NATURE IS OFTEN A PLACE of sanctum, where people go to escape the stressors of everyday life. In a socially distanced world, many turned to hiking, backpacking and camping to safely get outdoors and shake off the monotony of COVID-19 isolation. But what happens when nature is not safely accessible to all?
Last year was a year of reckoning for the United States, when COVID-19 collided with another pandemic: racism. The incident of a white woman lodging a false complaint with police against Black birder Christian Cooper in Central Park revealed one of the many barriers Black individuals face when trying to enjoy nature.
Black Americans make up roughly 13 percent of the U.S. population yet comprise only about 1 percent of visitors to public lands. This is due to concerns about physical safety—a painful legacy of “Whites Only” public spaces fueled by slavery, Jim Crow and racial violence—and other barriers. This lack of inclusivity can fuel the common misconception that Black individuals do not enjoy the outdoors or simply don’t belong in green spaces.
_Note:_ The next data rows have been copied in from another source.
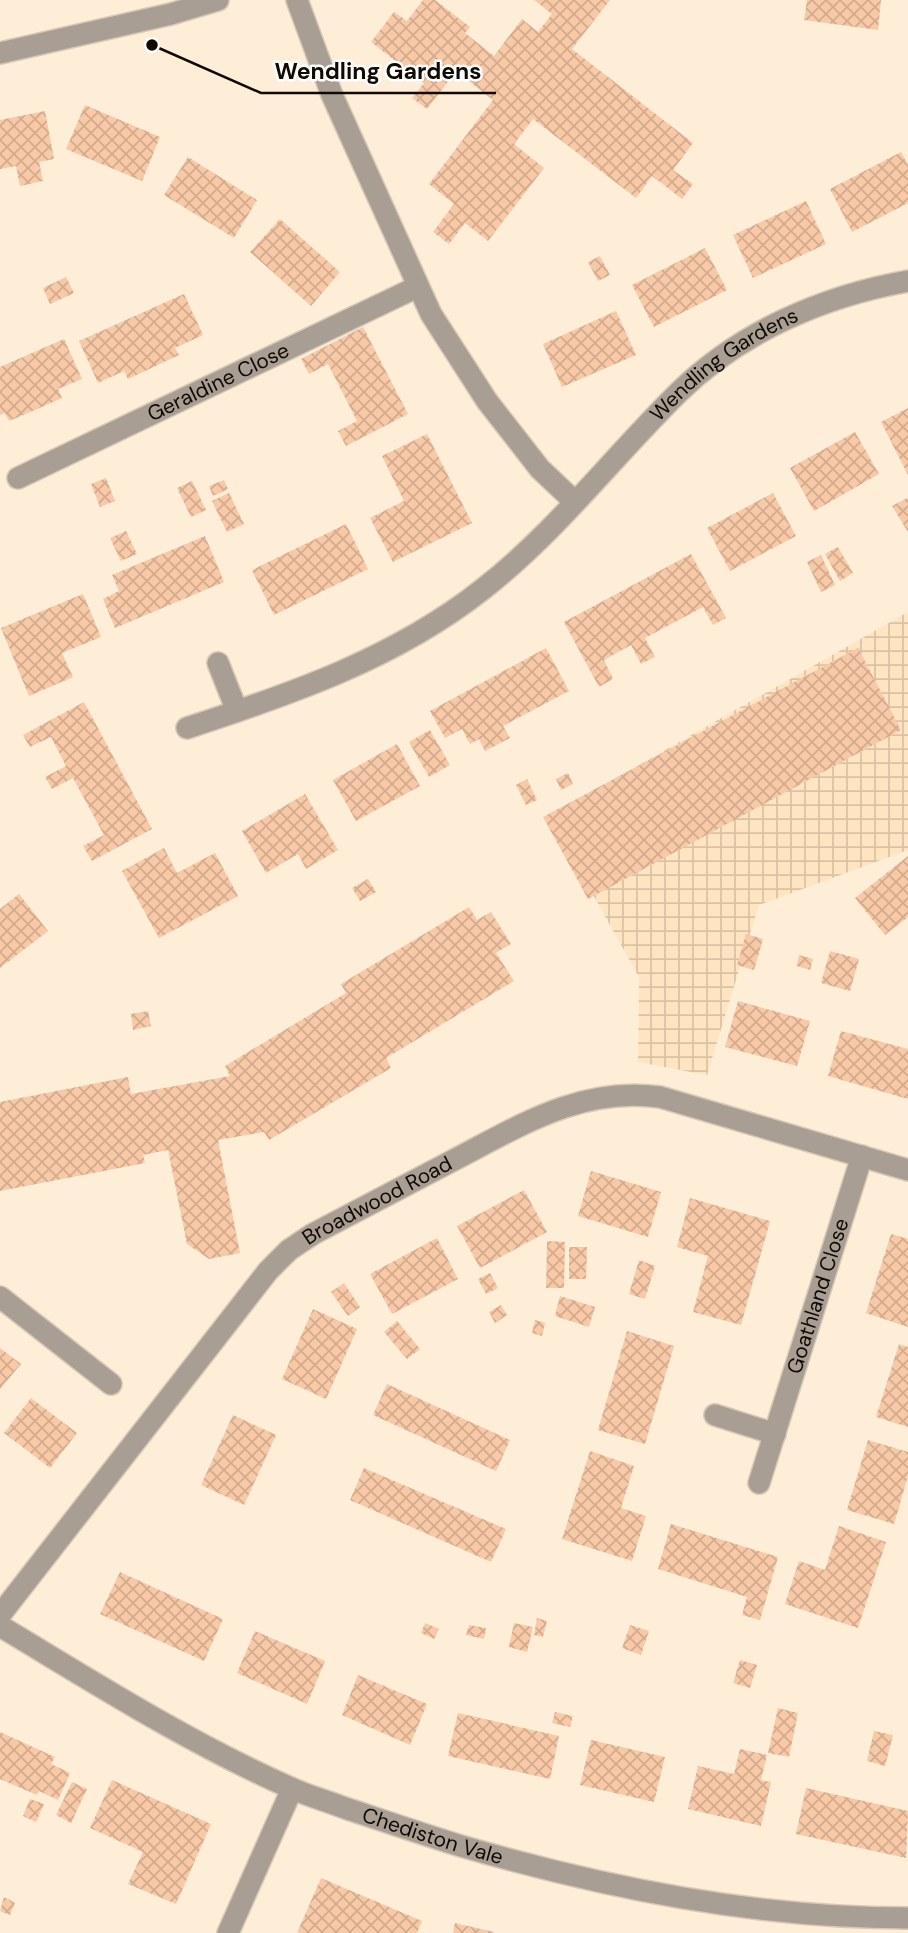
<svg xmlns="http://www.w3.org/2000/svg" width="908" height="1933" font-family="'DM Sans',sans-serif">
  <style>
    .industrial { fill: url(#industrial-grid) }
    .building { fill: url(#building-cross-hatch) }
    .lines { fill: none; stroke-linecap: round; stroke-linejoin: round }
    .minor-casing { stroke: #d8c9b5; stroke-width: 24 }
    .minor { stroke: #a99e94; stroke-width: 21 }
    .labels { text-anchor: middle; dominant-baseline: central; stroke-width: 5; stroke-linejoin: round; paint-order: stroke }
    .street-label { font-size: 21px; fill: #110a03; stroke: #fff }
    .leader { fill: none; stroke: #110a03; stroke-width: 2.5 }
    .callout-dot { fill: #110a03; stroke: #fff; stroke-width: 2.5 }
    .callout-label { font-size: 23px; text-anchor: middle; font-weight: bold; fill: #110a03; stroke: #fff; stroke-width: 5; stroke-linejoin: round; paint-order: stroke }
  </style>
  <defs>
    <pattern id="industrial-grid" width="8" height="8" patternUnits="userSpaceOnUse" patternTransform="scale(1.75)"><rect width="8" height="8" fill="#ffe4c2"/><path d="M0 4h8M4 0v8" fill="none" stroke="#dac2a5"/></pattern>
    <pattern id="building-cross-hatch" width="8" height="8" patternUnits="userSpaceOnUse" patternTransform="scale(1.75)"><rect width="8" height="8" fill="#f8c9a7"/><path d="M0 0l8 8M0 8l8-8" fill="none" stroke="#d4ab8e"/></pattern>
  </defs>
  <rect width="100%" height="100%" fill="#feedd7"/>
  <path class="industrial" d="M 908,612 L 908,850 L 759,905 L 707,1075 L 638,1062 L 639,977 L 549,816 Z"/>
  <g class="building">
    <path d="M 423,0 L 435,0 L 470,27 L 465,33 L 494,56 L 522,19 L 538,32 L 552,14 L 534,0 L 610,0 L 572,49 L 693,143 L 673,170 L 693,184 L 682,199 L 652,176 L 636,198 L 533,119 L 514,144 L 544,168 L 488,241 L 465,223 L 449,244 L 433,232 L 454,204 L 429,184 L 493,100 L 456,71 L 427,109 L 412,98 L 424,83 L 371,42 L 394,12 L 407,21 Z"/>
    <path d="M 807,0 L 881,0 L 878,30 L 804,20 Z"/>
    <path d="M 85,105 L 160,137 L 142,181 L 66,149 Z"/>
    <path d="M 45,111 L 54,159 L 39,162 L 43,181 L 20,186 L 16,166 L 0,169 L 0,120 Z"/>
    <path d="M 901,152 L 908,165 L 908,203 L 852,232 L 830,189 Z"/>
    <path d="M 188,157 L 257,200 L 234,238 L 164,195 Z"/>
    <path d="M 806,201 L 826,244 L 753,278 L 733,235 Z"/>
    <path d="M 280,219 L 340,272 L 311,306 L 250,252 Z"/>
    <path d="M 705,248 L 727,290 L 654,327 L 632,285 Z"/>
    <path d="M 600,256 L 610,275 L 598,281 L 588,262 Z"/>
    <path d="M 66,277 L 74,293 L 50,304 L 43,288 Z"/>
    <path d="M 184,294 L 203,335 L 175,348 L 179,355 L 128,379 L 124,371 L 98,383 L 79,341 Z"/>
    <path d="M 616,311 L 636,355 L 562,387 L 543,344 Z"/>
    <path d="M 363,327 L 408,414 L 346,446 L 338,431 L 357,421 L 328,364 L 309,374 L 301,359 Z"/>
    <path d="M 64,339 L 82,379 L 58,389 L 62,398 L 35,410 L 9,421 L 5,413 L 0,415 L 0,367 Z"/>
    <path d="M 908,408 L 908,475 L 881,422 Z"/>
    <path d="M 855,432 L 879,474 L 814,511 L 790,468 Z"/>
    <path d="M 427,434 L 472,523 L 393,562 L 370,518 L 404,501 L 382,456 Z"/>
    <path d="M 106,478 L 115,501 L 100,507 L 91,484 Z"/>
    <path d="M 224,480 L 228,489 L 213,496 L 209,486 Z"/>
    <path d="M 192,481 L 206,510 L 191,517 L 177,488 Z"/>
    <path d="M 229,493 L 244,524 L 227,532 L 212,501 Z"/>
    <path d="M 773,493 L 796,536 L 730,571 L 707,528 Z"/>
    <path d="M 907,498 L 908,500 L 908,532 L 892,506 Z"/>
    <path d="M 346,524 L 368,569 L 274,615 L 252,570 Z"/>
    <path d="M 126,531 L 137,554 L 121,561 L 110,538 Z"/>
    <path d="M 205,536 L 224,582 L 115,628 L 103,599 L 119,591 L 112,575 Z"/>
    <path d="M 838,547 L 853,573 L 840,581 L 825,554 Z"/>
    <path d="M 691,554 L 726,618 L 713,625 L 703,607 L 645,638 L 655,657 L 641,664 L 631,645 L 604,660 L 613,679 L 599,687 L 564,622 Z"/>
    <path d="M 821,555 L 835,585 L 821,592 L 807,562 Z"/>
    <path d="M 83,594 L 101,637 L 62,653 L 73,677 L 29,696 L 1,628 Z"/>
    <path d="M 546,648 L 569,691 L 503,726 L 510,738 L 485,751 L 479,739 L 470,744 L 462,729 L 445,738 L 430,711 Z"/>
    <path d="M 858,648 L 901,730 L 588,899 L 543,817 Z"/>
    <path d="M 84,702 L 152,829 L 92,861 L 83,846 L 104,835 L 73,778 L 52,789 L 45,777 L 66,766 L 51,737 L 30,747 L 23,735 Z"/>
    <path d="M 430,730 L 450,765 L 429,777 L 409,742 Z"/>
    <path d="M 397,744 L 420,786 L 356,821 L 333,780 Z"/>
    <path d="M 568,773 L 573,784 L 561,790 L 556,779 Z"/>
    <path d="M 527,779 L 537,800 L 526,805 L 516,785 Z"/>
    <path d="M 305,794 L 338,850 L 306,869 L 298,854 L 266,873 L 242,831 Z"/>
    <path d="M 164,848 L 177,873 L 215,853 L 238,896 L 159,938 L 122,871 Z"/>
    <path d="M 908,856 L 908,917 L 885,935 L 855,898 Z"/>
    <path d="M 368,879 L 376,892 L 360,901 L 352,888 Z"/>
    <path d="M 19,894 L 48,931 L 0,968 L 0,909 Z"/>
    <path d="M 469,907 L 477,920 L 491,912 L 511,944 L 496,953 L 514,981 L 386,1058 L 391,1068 L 269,1140 L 264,1132 L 218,1140 L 240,1253 L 209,1259 L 187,1244 L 168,1150 L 143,1155 L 145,1163 L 0,1191 L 0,1102 L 128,1077 L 131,1094 L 230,1076 L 225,1066 L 346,993 L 341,984 Z"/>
    <path d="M 746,934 L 763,939 L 754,970 L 737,965 Z"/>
    <path d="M 830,951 L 859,959 L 850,991 L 821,983 Z"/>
    <path d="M 799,955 L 813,959 L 810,970 L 797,966 Z"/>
    <path d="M 738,1001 L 810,1021 L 797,1066 L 725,1047 Z"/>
    <path d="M 148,1011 L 151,1026 L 133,1030 L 131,1014 Z"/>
    <path d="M 841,1031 L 908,1049 L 908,1099 L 828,1076 Z"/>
    <path d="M 591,1171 L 661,1192 L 648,1237 L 578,1216 Z"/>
    <path d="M 524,1190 L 547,1232 L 480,1268 L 457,1226 Z"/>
    <path d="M 690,1198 L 770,1221 L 741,1325 L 693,1312 L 708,1256 L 677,1247 Z"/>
    <path d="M 891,1234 L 908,1239 L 908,1327 L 866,1313 Z"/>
    <path d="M 437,1238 L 458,1279 L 392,1314 L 370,1274 Z"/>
    <path d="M 547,1241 L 565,1242 L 564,1288 L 546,1288 Z"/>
    <path d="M 569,1247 L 587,1247 L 586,1279 L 569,1279 Z"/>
    <path d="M 639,1260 L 655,1266 L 645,1299 L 629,1294 Z"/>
    <path d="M 490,1273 L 498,1288 L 486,1294 L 478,1279 Z"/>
    <path d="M 344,1283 L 360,1307 L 348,1316 L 331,1292 Z"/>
    <path d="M 560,1296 L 595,1307 L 589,1327 L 555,1316 Z"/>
    <path d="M 501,1305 L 507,1315 L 495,1323 L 489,1312 Z"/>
    <path d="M 313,1309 L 357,1329 L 326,1399 L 282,1379 Z"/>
    <path d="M 535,1320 L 545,1323 L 542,1336 L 532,1333 Z"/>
    <path d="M 397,1321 L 420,1349 L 407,1359 L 384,1332 Z"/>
    <path d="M 627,1331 L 674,1346 L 645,1444 L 598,1430 Z"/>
    <path d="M 899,1344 L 908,1347 L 908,1427 L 876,1417 Z"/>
    <path d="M 0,1348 L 21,1364 L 0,1389 Z"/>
    <path d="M 387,1384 L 510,1440 L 496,1471 L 373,1415 Z"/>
    <path d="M 31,1398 L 77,1433 L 50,1468 L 4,1433 Z"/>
    <path d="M 233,1415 L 276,1435 L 244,1505 L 201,1485 Z"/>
    <path d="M 868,1440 L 908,1452 L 908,1476 L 894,1524 L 847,1510 Z"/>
    <path d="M 590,1451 L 634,1466 L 621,1508 L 646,1516 L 632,1561 L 562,1539 Z"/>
    <path d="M 364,1468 L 506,1529 L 491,1562 L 350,1500 Z"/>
    <path d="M 671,1524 L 778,1557 L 760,1620 L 742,1615 L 747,1597 L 658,1569 Z"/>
    <path d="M 839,1526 L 886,1542 L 858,1628 L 785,1604 L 799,1561 L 825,1570 Z"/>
    <path d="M 120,1572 L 223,1619 L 204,1661 L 100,1614 Z"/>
    <path d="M 537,1618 L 547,1621 L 543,1637 L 534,1635 Z"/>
    <path d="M 425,1623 L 439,1629 L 434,1639 L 421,1633 Z"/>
    <path d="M 514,1623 L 533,1627 L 527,1652 L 509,1647 Z"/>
    <path d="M 469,1625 L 486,1628 L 484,1639 L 466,1635 Z"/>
    <path d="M 630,1625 L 649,1631 L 641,1655 L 622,1648 Z"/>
    <path d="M 255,1631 L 325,1661 L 307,1704 L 237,1673 Z"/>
    <path d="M 740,1660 L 757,1665 L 750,1688 L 733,1683 Z"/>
    <path d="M 358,1675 L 427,1704 L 410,1745 L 342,1715 Z"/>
    <path d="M 778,1708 L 798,1713 L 789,1757 L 768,1753 Z"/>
    <path d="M 555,1712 L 573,1716 L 570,1727 L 552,1723 Z"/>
    <path d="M 458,1713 L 559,1736 L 550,1779 L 448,1756 Z"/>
    <path d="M 874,1731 L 893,1735 L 885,1766 L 867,1761 Z"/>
    <path d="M 0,1732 L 55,1757 L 51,1764 L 70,1773 L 58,1800 L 39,1791 L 37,1795 L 0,1779 Z"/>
    <path d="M 591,1740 L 665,1757 L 654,1802 L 580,1785 Z"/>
    <path d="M 740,1749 L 767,1755 L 761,1780 L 771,1782 L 761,1826 L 688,1809 L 698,1766 L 734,1774 Z"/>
    <path d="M 112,1780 L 211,1824 L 176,1904 L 128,1884 L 143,1852 L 90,1828 Z"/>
    <path d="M 72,1782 L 87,1789 L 71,1823 L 56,1815 Z"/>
    <path d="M 806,1788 L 908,1811 L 906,1858 L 796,1834 Z"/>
    <path d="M 30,1799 L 44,1804 L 36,1822 L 23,1816 Z"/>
    <path d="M 321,1878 L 422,1921 L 417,1933 L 297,1933 Z"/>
    <path d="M 4,1897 L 15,1903 L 10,1915 L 0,1911 Z"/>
    <path d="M 455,1923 L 494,1932 L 494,1933 L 453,1933 Z"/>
  </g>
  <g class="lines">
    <defs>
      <g id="minor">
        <path d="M 297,0 L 332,95 L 431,314 L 487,401 L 540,469 L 575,502"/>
        <path d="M 0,53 L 171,14 L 218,0"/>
        <path id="s1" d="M 18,478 L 417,287"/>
        <path d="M 218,663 L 237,711"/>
        <path id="s2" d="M 187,728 C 291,694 396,658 483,589 C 556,532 612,458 678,393 C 740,332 823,296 908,281"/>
        <path d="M 0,1297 L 111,1384"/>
        <path d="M 715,1415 L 775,1434"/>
        <path id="s3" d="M 759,1483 L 862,1156"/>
        <path id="s4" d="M 0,1615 L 268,1271 L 289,1250 L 313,1234 C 359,1210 405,1186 450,1162 C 518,1127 580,1086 660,1097 L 908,1170"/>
        <path id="s5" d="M 0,1626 C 95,1683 189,1743 291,1788 C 308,1796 327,1801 345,1808 C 384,1821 422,1834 461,1846 C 606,1888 756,1918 908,1918"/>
        <path d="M 228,1933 L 292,1789"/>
      </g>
    </defs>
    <use href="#minor" class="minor-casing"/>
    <use href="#minor" class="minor"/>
  </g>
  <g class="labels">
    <g class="street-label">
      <text stroke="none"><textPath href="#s2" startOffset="660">Wendling Gardens</textPath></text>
      <text stroke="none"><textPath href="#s1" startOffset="222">Geraldine Close</textPath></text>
      <text stroke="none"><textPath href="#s4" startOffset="567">Broadwood Road</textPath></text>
      <text stroke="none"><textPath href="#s3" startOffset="196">Goathland Close</textPath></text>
      <text stroke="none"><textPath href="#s5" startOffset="483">Chediston Vale</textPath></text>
    </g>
  </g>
  <path class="leader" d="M152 45L261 93H496"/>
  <circle class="callout-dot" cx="152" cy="45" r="7"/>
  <g class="callout-label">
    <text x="378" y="79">Wendling Gardens</text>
  </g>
</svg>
To address this issue, the National Wildlife Federation—in partnership with Black AF in STEM, The Links, Incorporated, Patagonia and Outdoor Afro—launched Creating Safe Spaces, an initiative to increase awareness of the challenges Black individuals face in safely accessing nature.
Through a three-part roundtable series followed by a national town hall, NWF provided an opportunity for Black individuals—including park rangers, educators and policy-makers—to share their experiences and offer solutions for mitigating the challenges Black people face. The recommendations include expanding Black representation in professional environmental organizations, academia and policymaking; educating the public about Black contributions in nature and conservation; and funding Black-led organizations that can cultivate safe spaces for Black communities.
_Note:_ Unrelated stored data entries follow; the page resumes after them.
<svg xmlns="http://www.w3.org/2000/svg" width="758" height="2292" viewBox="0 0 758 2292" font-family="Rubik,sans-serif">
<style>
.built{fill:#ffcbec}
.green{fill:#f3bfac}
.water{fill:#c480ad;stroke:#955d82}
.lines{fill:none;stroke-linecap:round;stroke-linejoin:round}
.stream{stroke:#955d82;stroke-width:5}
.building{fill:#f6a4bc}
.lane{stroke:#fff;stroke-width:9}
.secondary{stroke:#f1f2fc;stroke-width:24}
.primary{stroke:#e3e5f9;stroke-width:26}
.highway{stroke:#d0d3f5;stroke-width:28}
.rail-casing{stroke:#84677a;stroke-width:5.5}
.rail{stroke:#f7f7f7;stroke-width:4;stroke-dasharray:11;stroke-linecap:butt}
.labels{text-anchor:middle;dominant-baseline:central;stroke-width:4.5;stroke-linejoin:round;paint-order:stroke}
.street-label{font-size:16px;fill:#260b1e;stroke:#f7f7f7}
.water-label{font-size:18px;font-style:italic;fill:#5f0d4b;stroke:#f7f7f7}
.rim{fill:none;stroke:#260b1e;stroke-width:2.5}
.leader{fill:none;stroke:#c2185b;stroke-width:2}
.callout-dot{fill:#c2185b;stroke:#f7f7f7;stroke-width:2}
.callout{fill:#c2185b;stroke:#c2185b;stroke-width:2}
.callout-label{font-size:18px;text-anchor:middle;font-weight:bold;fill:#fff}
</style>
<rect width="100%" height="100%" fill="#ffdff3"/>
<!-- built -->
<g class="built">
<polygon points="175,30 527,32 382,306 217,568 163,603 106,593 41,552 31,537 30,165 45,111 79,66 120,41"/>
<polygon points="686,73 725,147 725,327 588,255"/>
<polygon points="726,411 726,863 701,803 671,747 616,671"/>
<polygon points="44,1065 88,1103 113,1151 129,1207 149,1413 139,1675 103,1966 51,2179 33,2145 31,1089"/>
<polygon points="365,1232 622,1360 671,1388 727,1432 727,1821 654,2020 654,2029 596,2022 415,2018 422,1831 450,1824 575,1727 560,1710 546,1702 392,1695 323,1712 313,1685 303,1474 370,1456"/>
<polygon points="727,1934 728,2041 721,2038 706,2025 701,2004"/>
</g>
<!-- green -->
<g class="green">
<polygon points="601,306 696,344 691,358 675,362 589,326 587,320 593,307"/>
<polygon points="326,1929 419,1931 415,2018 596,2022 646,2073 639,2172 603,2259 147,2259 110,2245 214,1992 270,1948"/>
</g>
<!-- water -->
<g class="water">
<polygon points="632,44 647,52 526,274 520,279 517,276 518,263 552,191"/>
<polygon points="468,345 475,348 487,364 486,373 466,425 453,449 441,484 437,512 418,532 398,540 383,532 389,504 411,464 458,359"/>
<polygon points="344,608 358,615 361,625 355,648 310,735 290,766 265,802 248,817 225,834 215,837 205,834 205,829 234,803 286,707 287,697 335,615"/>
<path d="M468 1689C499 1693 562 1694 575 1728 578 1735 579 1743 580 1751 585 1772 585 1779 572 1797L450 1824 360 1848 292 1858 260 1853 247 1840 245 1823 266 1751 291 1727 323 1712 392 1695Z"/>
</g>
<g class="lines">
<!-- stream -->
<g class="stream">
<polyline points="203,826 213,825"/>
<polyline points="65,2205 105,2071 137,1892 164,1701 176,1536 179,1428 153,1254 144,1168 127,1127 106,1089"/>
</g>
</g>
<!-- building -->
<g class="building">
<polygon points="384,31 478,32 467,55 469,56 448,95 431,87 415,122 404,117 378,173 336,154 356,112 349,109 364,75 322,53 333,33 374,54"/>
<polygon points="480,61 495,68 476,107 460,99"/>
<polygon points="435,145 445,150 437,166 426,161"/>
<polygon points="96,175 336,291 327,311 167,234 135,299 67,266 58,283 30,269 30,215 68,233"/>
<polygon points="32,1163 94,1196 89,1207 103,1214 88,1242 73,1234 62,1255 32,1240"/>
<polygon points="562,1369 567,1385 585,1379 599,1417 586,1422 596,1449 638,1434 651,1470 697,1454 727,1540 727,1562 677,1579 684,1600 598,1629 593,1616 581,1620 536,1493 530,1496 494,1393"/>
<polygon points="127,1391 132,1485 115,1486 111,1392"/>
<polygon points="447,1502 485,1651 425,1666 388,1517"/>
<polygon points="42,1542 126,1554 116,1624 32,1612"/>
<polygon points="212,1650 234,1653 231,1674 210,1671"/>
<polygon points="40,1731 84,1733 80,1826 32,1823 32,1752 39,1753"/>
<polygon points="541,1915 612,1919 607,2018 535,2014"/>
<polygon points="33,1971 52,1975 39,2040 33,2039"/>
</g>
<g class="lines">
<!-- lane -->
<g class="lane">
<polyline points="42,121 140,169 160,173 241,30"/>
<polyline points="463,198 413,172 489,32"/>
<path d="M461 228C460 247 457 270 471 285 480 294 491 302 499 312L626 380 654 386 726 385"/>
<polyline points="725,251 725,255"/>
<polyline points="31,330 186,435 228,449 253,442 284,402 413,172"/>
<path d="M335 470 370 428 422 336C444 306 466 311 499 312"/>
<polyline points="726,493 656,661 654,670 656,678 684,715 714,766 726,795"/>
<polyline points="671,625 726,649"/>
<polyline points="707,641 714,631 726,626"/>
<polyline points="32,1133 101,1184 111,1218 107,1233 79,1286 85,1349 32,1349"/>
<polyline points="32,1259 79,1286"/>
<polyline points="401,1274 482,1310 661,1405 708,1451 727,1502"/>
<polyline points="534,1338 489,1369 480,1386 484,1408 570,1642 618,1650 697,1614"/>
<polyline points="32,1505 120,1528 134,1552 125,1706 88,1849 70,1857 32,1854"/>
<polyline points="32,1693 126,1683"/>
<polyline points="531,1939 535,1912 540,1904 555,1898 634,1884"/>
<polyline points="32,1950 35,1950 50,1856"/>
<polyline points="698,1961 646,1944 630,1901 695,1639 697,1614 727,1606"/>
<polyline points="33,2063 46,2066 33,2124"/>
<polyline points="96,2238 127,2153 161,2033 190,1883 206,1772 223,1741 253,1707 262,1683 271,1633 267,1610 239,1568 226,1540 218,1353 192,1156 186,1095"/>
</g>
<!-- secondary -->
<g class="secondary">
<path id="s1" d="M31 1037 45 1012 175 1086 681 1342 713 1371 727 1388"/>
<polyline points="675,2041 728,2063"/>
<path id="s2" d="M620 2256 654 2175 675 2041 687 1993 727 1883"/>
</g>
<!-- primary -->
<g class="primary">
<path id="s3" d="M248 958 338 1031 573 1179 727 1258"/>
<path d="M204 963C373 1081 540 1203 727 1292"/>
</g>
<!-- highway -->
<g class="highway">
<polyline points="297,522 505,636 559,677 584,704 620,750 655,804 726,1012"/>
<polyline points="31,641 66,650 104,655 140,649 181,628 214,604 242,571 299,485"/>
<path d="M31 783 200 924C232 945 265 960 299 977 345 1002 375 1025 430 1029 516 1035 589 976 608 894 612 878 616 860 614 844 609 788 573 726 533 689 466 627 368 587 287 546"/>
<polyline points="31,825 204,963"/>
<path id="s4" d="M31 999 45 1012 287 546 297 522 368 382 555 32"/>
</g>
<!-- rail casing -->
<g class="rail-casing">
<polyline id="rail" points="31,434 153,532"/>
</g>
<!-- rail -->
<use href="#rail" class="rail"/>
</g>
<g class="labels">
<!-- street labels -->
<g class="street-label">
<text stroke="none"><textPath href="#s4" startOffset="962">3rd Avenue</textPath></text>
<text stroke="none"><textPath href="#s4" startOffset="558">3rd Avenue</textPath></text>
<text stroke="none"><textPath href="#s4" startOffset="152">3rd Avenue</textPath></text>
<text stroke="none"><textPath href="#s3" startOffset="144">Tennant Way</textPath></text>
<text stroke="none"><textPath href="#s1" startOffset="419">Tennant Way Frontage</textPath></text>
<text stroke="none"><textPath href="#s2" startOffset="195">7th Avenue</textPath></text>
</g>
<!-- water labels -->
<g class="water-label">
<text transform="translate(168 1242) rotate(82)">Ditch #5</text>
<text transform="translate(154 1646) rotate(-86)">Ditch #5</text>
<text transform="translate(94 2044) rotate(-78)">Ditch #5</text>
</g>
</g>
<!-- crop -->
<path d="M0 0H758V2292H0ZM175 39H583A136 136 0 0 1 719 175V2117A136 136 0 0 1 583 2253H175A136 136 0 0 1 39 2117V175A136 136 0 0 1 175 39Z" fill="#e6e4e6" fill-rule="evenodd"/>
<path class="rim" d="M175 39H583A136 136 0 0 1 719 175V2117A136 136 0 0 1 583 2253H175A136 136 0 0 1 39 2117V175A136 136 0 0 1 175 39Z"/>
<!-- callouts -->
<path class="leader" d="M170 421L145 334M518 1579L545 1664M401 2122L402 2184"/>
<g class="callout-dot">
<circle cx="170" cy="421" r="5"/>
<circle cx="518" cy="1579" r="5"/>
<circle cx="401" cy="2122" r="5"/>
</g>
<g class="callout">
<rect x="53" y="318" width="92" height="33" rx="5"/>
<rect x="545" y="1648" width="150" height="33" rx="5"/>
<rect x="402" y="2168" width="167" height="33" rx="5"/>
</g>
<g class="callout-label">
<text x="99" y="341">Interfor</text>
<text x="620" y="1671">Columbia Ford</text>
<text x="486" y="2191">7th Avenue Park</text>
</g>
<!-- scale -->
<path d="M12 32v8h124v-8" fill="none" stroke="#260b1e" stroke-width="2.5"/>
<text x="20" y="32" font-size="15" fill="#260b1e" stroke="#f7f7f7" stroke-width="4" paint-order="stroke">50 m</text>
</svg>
“It made a lot of white people and non-Black people aware of what really does go on for so many of us,” says Cooper, a town hall participant.
The Federation seeks to expand the Safe Spaces initiative into a multiyear program focused on the challenges that other identity groups face in recreating outdoors. Only by recognizing the unique experiences that individuals face in engaging in nature can we truly foster a safe and equitable outdoors for all.
Julia Jeanty is coordinator of the National Wildlife Federation’s Tropical Forests and Agriculture program.